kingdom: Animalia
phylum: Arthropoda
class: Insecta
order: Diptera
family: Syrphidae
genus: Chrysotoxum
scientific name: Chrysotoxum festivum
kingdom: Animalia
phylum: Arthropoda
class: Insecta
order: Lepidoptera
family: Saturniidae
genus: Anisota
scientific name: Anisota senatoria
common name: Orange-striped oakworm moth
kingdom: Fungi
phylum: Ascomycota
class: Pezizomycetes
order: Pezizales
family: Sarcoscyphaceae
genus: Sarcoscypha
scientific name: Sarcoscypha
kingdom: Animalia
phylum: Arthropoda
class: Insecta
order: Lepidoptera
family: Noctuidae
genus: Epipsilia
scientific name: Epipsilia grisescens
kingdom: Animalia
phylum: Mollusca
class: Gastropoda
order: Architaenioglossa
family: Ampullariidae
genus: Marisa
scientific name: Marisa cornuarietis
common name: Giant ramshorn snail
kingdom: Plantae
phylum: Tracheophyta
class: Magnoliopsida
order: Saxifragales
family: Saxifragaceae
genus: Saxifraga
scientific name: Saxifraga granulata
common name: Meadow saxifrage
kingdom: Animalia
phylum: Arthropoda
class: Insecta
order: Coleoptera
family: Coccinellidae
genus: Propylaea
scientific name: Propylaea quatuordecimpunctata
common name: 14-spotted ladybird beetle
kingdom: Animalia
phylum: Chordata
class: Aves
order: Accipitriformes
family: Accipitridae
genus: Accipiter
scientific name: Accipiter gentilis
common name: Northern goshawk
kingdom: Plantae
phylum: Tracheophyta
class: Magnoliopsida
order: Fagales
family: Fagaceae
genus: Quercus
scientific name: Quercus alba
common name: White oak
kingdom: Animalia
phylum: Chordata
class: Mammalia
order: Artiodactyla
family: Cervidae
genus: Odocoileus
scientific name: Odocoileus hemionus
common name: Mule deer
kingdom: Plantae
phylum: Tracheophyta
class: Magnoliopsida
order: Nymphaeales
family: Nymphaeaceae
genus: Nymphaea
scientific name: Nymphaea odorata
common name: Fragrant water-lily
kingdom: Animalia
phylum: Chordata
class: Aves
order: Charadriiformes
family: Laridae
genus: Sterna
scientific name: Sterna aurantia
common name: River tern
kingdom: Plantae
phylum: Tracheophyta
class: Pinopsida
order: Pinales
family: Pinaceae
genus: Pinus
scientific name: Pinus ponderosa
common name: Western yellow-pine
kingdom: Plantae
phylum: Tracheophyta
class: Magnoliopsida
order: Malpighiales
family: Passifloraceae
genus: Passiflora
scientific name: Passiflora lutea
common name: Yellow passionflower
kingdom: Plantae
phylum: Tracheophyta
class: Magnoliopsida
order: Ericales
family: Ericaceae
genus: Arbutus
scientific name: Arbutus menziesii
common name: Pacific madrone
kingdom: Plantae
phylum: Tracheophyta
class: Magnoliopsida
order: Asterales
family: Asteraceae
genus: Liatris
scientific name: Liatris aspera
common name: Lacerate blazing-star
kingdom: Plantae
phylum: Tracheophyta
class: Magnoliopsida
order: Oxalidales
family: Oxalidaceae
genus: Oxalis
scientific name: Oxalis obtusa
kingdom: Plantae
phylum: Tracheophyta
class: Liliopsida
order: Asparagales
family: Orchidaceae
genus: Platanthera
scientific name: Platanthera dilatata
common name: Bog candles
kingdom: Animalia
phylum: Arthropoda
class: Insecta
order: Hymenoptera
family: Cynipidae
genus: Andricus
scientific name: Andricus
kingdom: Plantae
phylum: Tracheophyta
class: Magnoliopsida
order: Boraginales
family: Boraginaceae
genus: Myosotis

^^^^^^^^^^^^^^^^

**What is required**. Reproduce every line of all the items above verbatim, in the original order.

**Exercise result**.
kingdom: Animalia
phylum: Arthropoda
class: Insecta
order: Diptera
family: Syrphidae
genus: Chrysotoxum
scientific name: Chrysotoxum festivum
kingdom: Animalia
phylum: Arthropoda
class: Insecta
order: Lepidoptera
family: Saturniidae
genus: Anisota
scientific name: Anisota senatoria
common name: Orange-striped oakworm moth
kingdom: Fungi
phylum: Ascomycota
class: Pezizomycetes
order: Pezizales
family: Sarcoscyphaceae
genus: Sarcoscypha
scientific name: Sarcoscypha
kingdom: Animalia
phylum: Arthropoda
class: Insecta
order: Lepidoptera
family: Noctuidae
genus: Epipsilia
scientific name: Epipsilia grisescens
kingdom: Animalia
phylum: Mollusca
class: Gastropoda
order: Architaenioglossa
family: Ampullariidae
genus: Marisa
scientific name: Marisa cornuarietis
common name: Giant ramshorn snail
kingdom: Plantae
phylum: Tracheophyta
class: Magnoliopsida
order: Saxifragales
family: Saxifragaceae
genus: Saxifraga
scientific name: Saxifraga granulata
common name: Meadow saxifrage
kingdom: Animalia
phylum: Arthropoda
class: Insecta
order: Coleoptera
family: Coccinellidae
genus: Propylaea
scientific name: Propylaea quatuordecimpunctata
common name: 14-spotted ladybird beetle
kingdom: Animalia
phylum: Chordata
class: Aves
order: Accipitriformes
family: Accipitridae
genus: Accipiter
scientific name: Accipiter gentilis
common name: Northern goshawk
kingdom: Plantae
phylum: Tracheophyta
class: Magnoliopsida
order: Fagales
family: Fagaceae
genus: Quercus
scientific name: Quercus alba
common name: White oak
kingdom: Animalia
phylum: Chordata
class: Mammalia
order: Artiodactyla
family: Cervidae
genus: Odocoileus
scientific name: Odocoileus hemionus
common name: Mule deer
kingdom: Plantae
phylum: Tracheophyta
class: Magnoliopsida
order: Nymphaeales
family: Nymphaeaceae
genus: Nymphaea
scientific name: Nymphaea odorata
common name: Fragrant water-lily
kingdom: Animalia
phylum: Chordata
class: Aves
order: Charadriiformes
family: Laridae
genus: Sterna
scientific name: Sterna aurantia
common name: River tern
kingdom: Plantae
phylum: Tracheophyta
class: Pinopsida
order: Pinales
family: Pinaceae
genus: Pinus
scientific name: Pinus ponderosa
common name: Western yellow-pine
kingdom: Plantae
phylum: Tracheophyta
class: Magnoliopsida
order: Malpighiales
family: Passifloraceae
genus: Passiflora
scientific name: Passiflora lutea
common name: Yellow passionflower
kingdom: Plantae
phylum: Tracheophyta
class: Magnoliopsida
order: Ericales
family: Ericaceae
genus: Arbutus
scientific name: Arbutus menziesii
common name: Pacific madrone
kingdom: Plantae
phylum: Tracheophyta
class: Magnoliopsida
order: Asterales
family: Asteraceae
genus: Liatris
scientific name: Liatris aspera
common name: Lacerate blazing-star
kingdom: Plantae
phylum: Tracheophyta
class: Magnoliopsida
order: Oxalidales
family: Oxalidaceae
genus: Oxalis
scientific name: Oxalis obtusa
kingdom: Plantae
phylum: Tracheophyta
class: Liliopsida
order: Asparagales
family: Orchidaceae
genus: Platanthera
scientific name: Platanthera dilatata
common name: Bog candles
kingdom: Animalia
phylum: Arthropoda
class: Insecta
order: Hymenoptera
family: Cynipidae
genus: Andricus
scientific name: Andricus
kingdom: Plantae
phylum: Tracheophyta
class: Magnoliopsida
order: Boraginales
family: Boraginaceae
genus: Myosotis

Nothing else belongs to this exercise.